## TASK TO COMPLETE:
Exactly the lines from the beginning of the records below through the line with "105-2-115 RMSE, seq0: 17.56 -> 12" must be given again, without pictures.

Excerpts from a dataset
--------------------

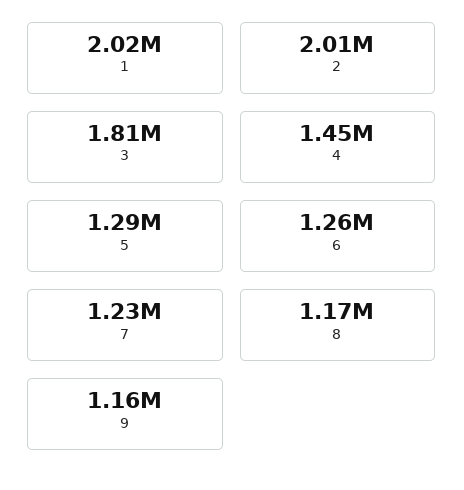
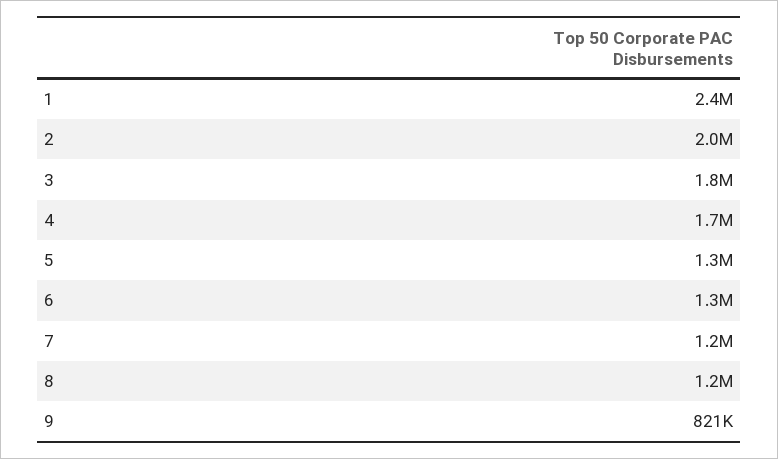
1: 2020000 -> 2400000
4: 1450000 -> 1700000
9: 1160000 -> 821000

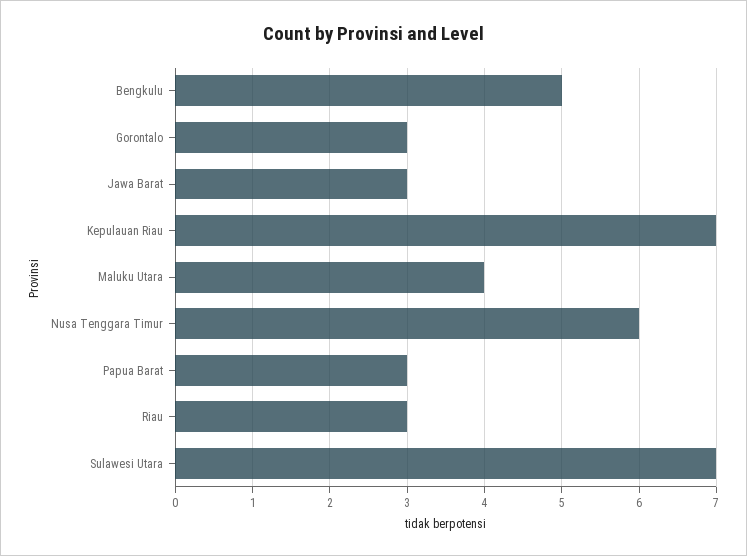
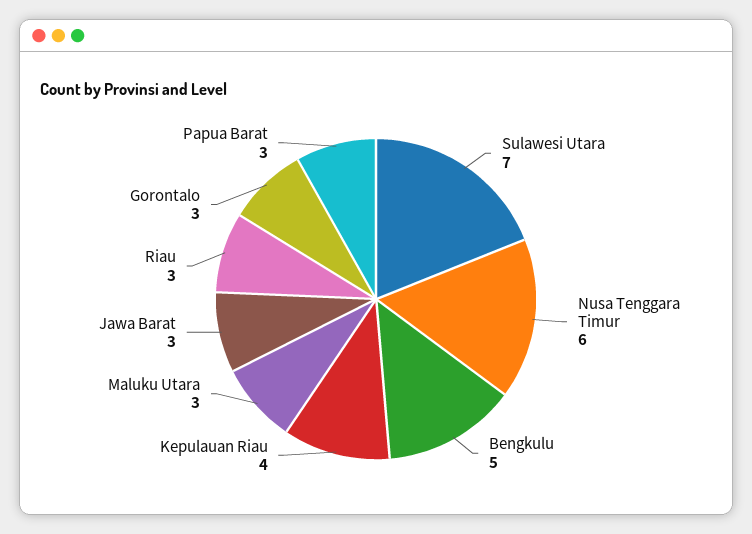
Kepulauan Riau: 7 -> 4
Maluku Utara: 4 -> 3

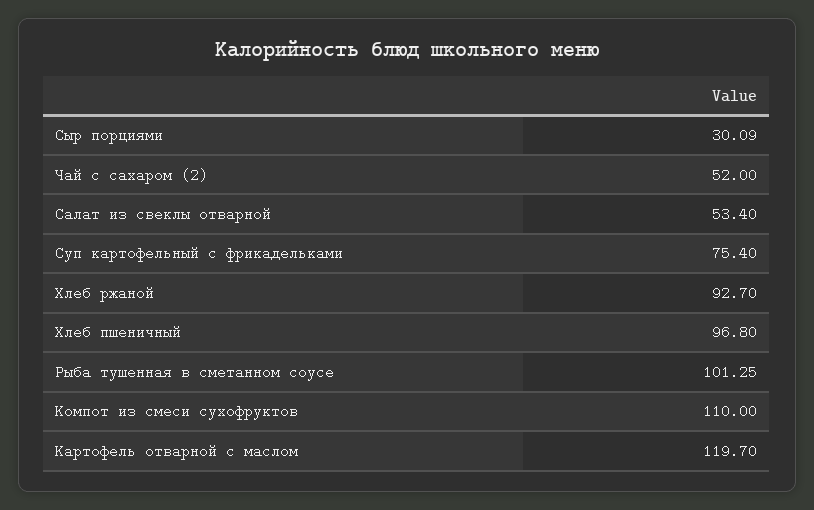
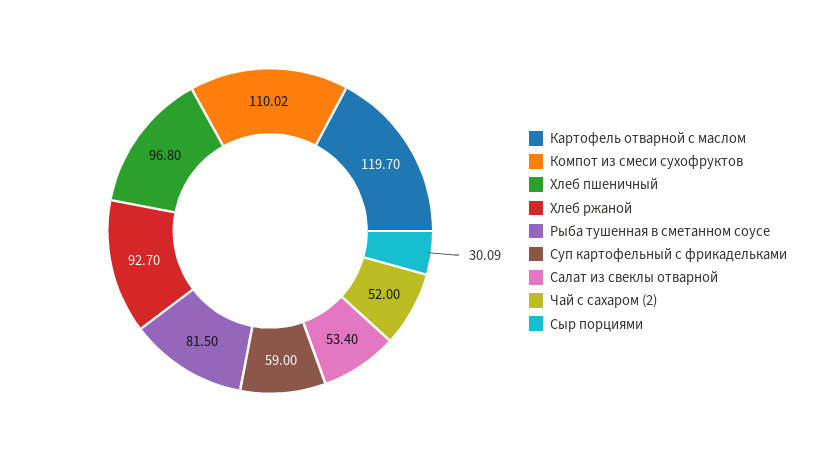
Суп картофельный с фрикадельками: 75.4 -> 59
Рыба тушенная в сметанном соусе: 101.25 -> 81.5
Компот из смеси сухофруктов: 110 -> 110.02

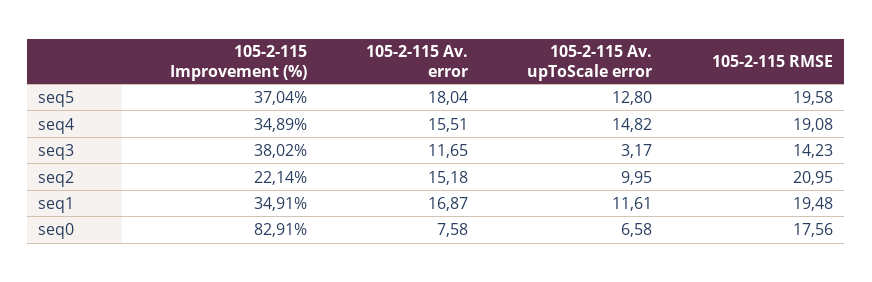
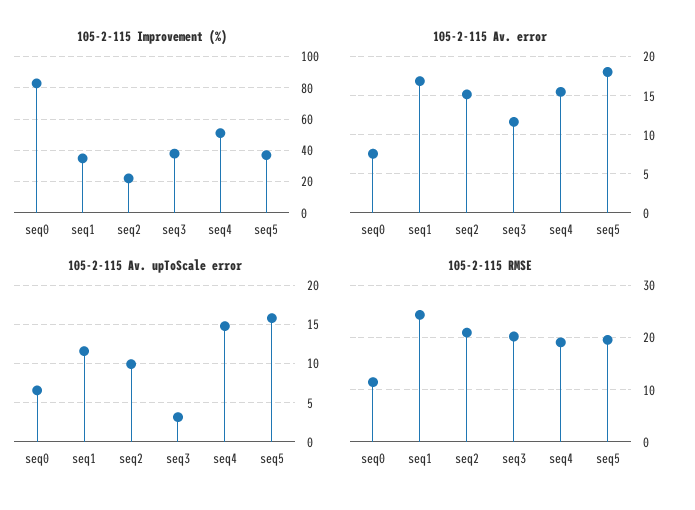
105-2-115 Av. upToScale error, seq5: 12.8 -> 16
105-2-115 Improvement (%), seq4: 34.89 -> 50
105-2-115 RMSE, seq3: 14.23 -> 20
105-2-115 RMSE, seq1: 19.48 -> 24
105-2-115 RMSE, seq0: 17.56 -> 12

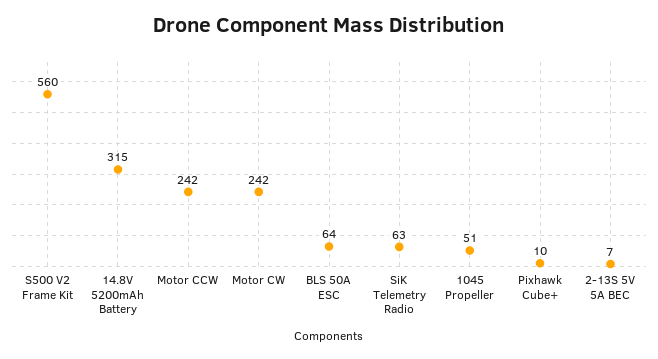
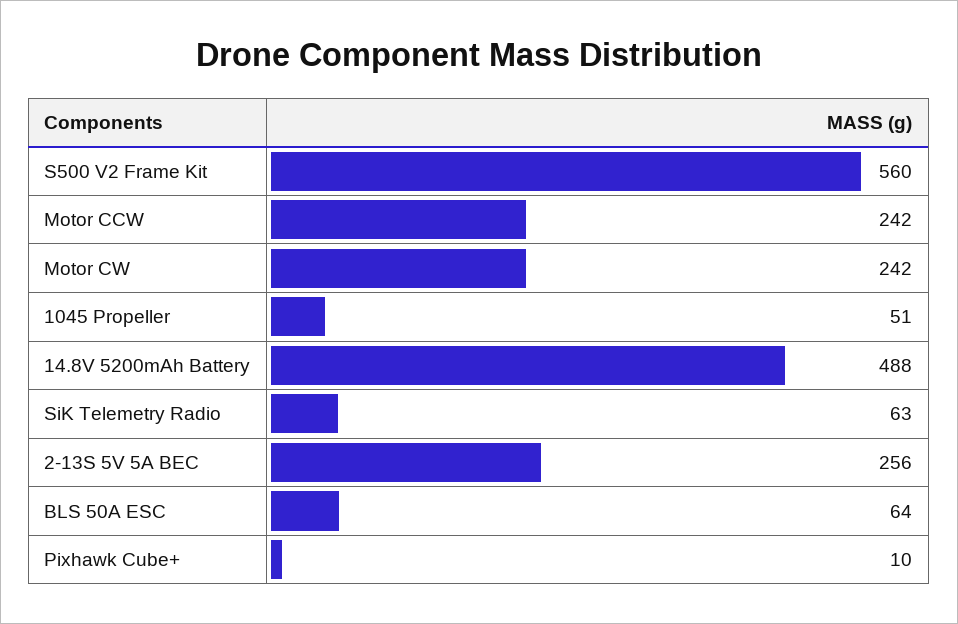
14.8V 5200mAh Battery: 315 -> 488
2-13S 5V 5A BEC: 7 -> 256

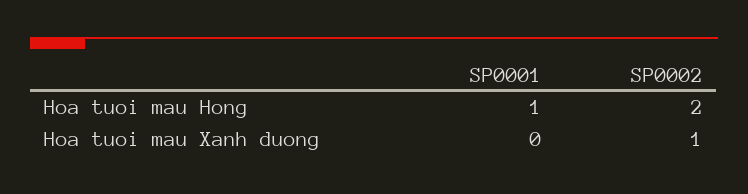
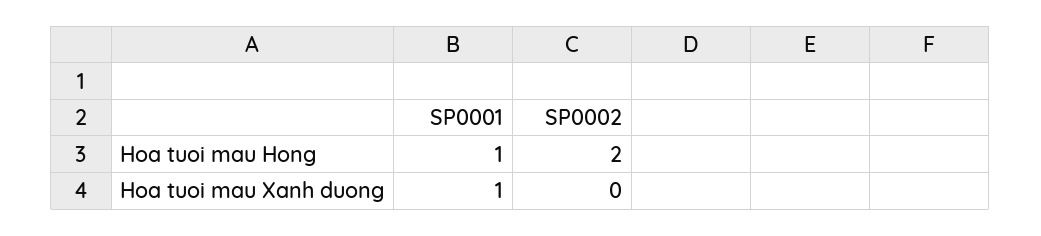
SP0001, Hoa tuoi mau Xanh duong: 0 -> 1
SP0002, Hoa tuoi mau Xanh duong: 1 -> 0

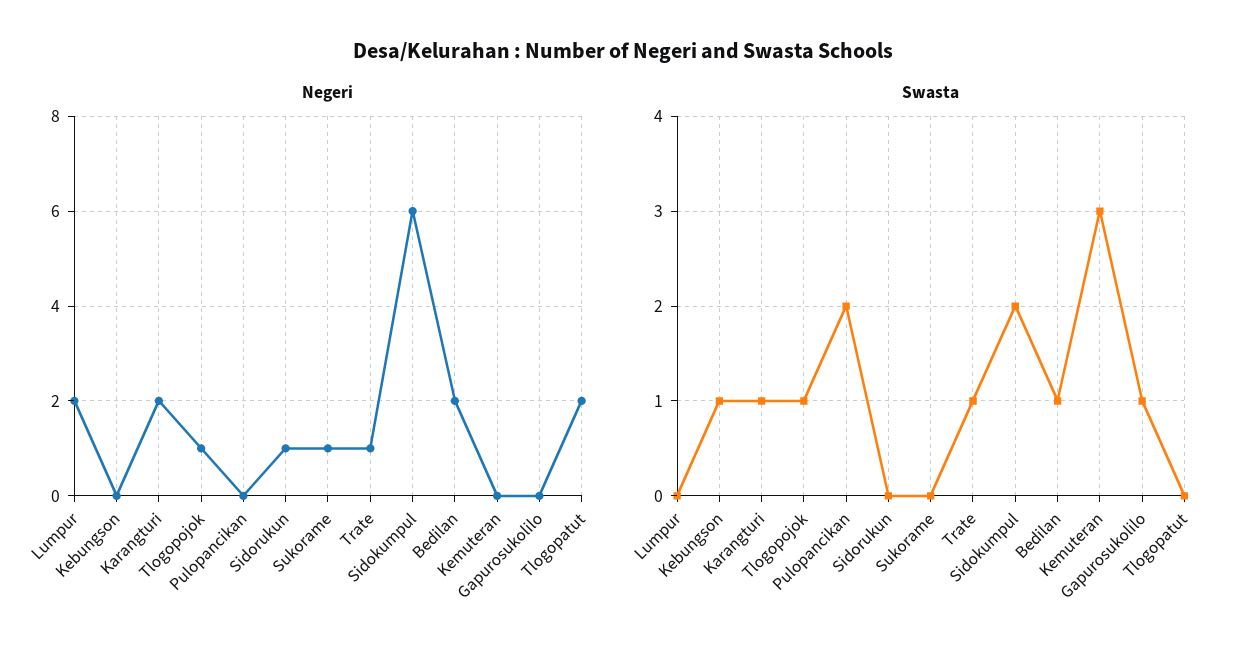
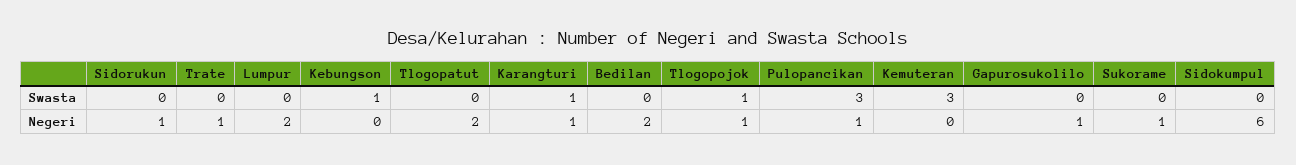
Negeri, Karangturi: 2 -> 1
Negeri, Pulopancikan: 0 -> 1
Negeri, Gapurosukolilo: 0 -> 1
Swasta, Pulopancikan: 2 -> 3
Swasta, Trate: 1 -> 0
Swasta, Sidokumpul: 2 -> 0
Swasta, Bedilan: 1 -> 0
Swasta, Gapurosukolilo: 1 -> 0

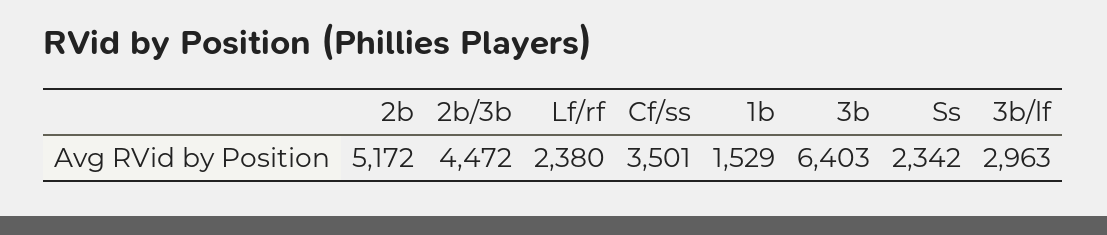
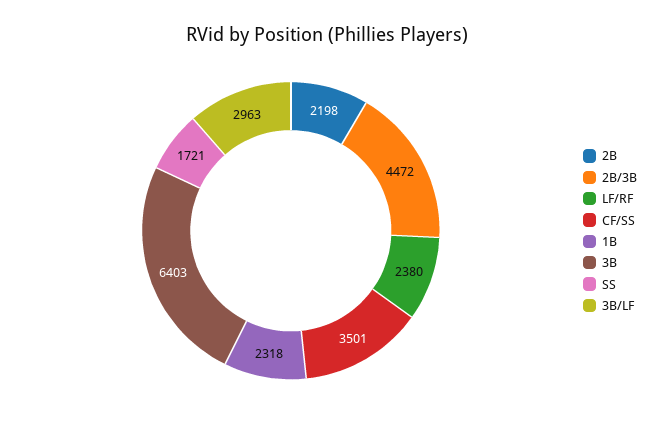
2b: 5172 -> 2198
1b: 1529 -> 2318
Ss: 2342 -> 1721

--------------------

## TASK ANSWER:
1: 2020000 -> 2400000
4: 1450000 -> 1700000
9: 1160000 -> 821000

Kepulauan Riau: 7 -> 4
Maluku Utara: 4 -> 3

Суп картофельный с фрикадельками: 75.4 -> 59
Рыба тушенная в сметанном соусе: 101.25 -> 81.5
Компот из смеси сухофруктов: 110 -> 110.02

105-2-115 Av. upToScale error, seq5: 12.8 -> 16
105-2-115 Improvement (%), seq4: 34.89 -> 50
105-2-115 RMSE, seq3: 14.23 -> 20
105-2-115 RMSE, seq1: 19.48 -> 24
105-2-115 RMSE, seq0: 17.56 -> 12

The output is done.